Restate the records that follow word for word; no pictures should appear.

== INPUT FOR THIS TASK ==

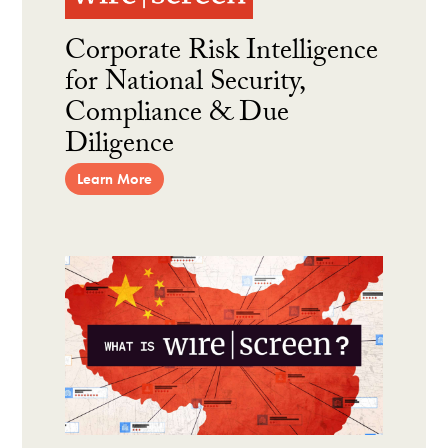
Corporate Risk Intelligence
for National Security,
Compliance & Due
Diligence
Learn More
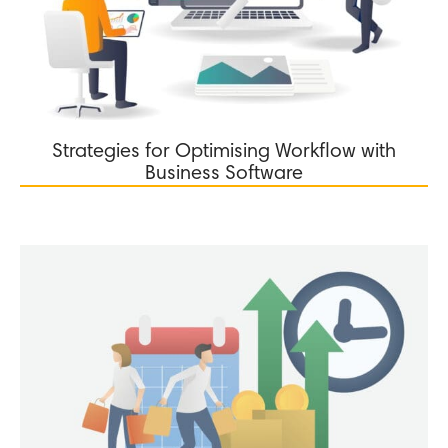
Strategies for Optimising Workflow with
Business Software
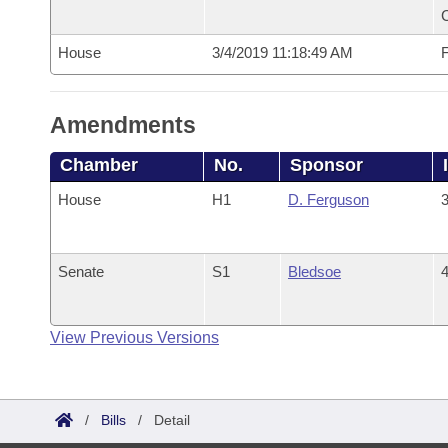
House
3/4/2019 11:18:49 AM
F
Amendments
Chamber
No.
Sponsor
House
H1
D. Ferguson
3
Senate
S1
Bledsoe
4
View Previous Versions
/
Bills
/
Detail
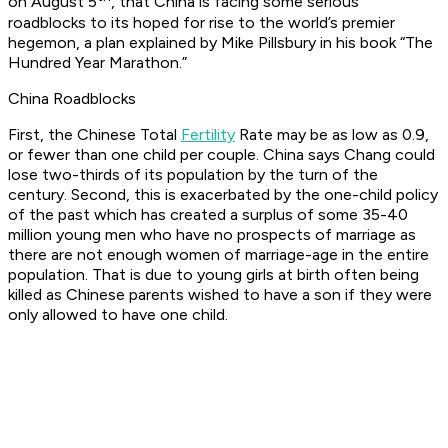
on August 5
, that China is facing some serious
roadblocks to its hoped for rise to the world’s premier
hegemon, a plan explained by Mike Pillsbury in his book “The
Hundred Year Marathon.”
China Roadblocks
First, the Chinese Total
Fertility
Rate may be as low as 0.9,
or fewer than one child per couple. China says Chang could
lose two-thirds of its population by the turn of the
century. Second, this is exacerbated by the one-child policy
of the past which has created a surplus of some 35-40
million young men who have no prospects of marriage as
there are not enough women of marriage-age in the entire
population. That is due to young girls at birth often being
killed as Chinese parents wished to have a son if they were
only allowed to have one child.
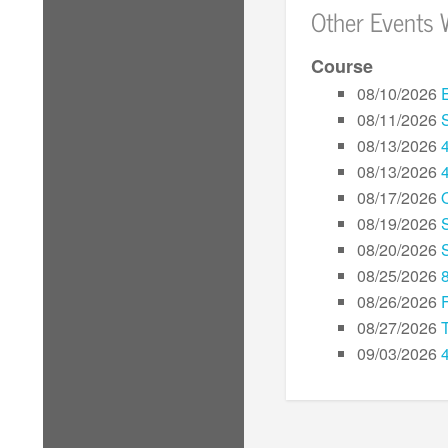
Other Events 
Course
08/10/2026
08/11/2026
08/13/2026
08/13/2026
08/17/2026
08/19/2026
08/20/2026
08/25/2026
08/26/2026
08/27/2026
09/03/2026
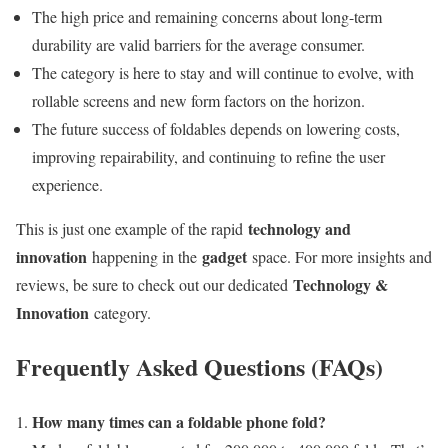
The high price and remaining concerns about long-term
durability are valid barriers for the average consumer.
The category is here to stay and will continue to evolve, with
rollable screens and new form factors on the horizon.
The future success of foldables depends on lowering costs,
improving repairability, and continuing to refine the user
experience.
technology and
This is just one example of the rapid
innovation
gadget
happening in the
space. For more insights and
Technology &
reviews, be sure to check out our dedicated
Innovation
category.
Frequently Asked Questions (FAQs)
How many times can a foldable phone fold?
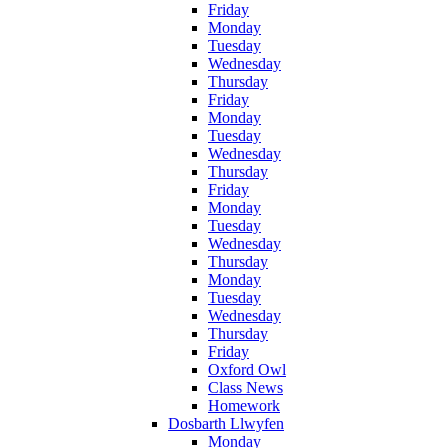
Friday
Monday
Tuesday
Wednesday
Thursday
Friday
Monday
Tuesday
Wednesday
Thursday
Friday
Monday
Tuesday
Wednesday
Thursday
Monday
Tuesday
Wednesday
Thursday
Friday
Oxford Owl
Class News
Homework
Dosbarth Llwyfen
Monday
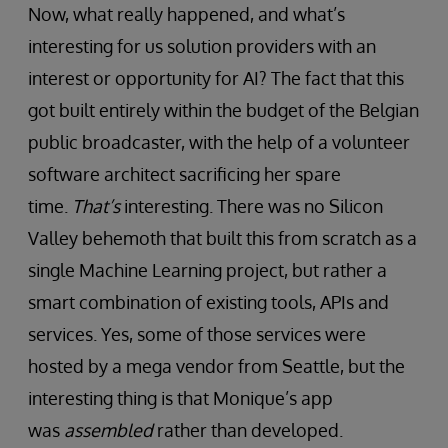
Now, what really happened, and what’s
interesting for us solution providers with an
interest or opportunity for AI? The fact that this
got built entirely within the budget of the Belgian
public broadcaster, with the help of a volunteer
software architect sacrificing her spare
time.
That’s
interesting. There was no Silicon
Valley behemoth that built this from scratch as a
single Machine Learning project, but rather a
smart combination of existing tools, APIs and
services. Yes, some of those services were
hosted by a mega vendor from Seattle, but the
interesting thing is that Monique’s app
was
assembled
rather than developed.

===

◆ ANSWER TO THE PROBLEM
Corporate Risk Intelligence
for National Security,
Compliance & Due
Diligence
Learn More
Strategies for Optimising Workflow with
Business Software
House
3/4/2019 11:18:49 AM
F
Amendments
Chamber
No.
Sponsor
House
H1
D. Ferguson
3
Senate
S1
Bledsoe
4
View Previous Versions
/
Bills
/
Detail
on August 5
, that China is facing some serious
roadblocks to its hoped for rise to the world’s premier
hegemon, a plan explained by Mike Pillsbury in his book “The
Hundred Year Marathon.”
China Roadblocks
First, the Chinese Total
Fertility
Rate may be as low as 0.9,
or fewer than one child per couple. China says Chang could
lose two-thirds of its population by the turn of the
century. Second, this is exacerbated by the one-child policy
of the past which has created a surplus of some 35-40
million young men who have no prospects of marriage as
there are not enough women of marriage-age in the entire
population. That is due to young girls at birth often being
killed as Chinese parents wished to have a son if they were
only allowed to have one child.
Other Events 
Course
08/10/2026
08/11/2026
08/13/2026
08/13/2026
08/17/2026
08/19/2026
08/20/2026
08/25/2026
08/26/2026
08/27/2026
09/03/2026
The high price and remaining concerns about long-term
durability are valid barriers for the average consumer.
The category is here to stay and will continue to evolve, with
rollable screens and new form factors on the horizon.
The future success of foldables depends on lowering costs,
improving repairability, and continuing to refine the user
experience.
technology and
This is just one example of the rapid
innovation
gadget
happening in the
space. For more insights and
Technology &
reviews, be sure to check out our dedicated
Innovation
category.
Frequently Asked Questions (FAQs)
How many times can a foldable phone fold?
Friday
Monday
Tuesday
Wednesday
Thursday
Friday
Monday
Tuesday
Wednesday
Thursday
Friday
Monday
Tuesday
Wednesday
Thursday
Monday
Tuesday
Wednesday
Thursday
Friday
Oxford Owl
Class News
Homework
Dosbarth Llwyfen
Monday
Now, what really happened, and what’s
interesting for us solution providers with an
interest or opportunity for AI? The fact that this
got built entirely within the budget of the Belgian
public broadcaster, with the help of a volunteer
software architect sacrificing her spare
time.
That’s
interesting. There was no Silicon
Valley behemoth that built this from scratch as a
single Machine Learning project, but rather a
smart combination of existing tools, APIs and
services. Yes, some of those services were
hosted by a mega vendor from Seattle, but the
interesting thing is that Monique’s app
was
assembled
rather than developed.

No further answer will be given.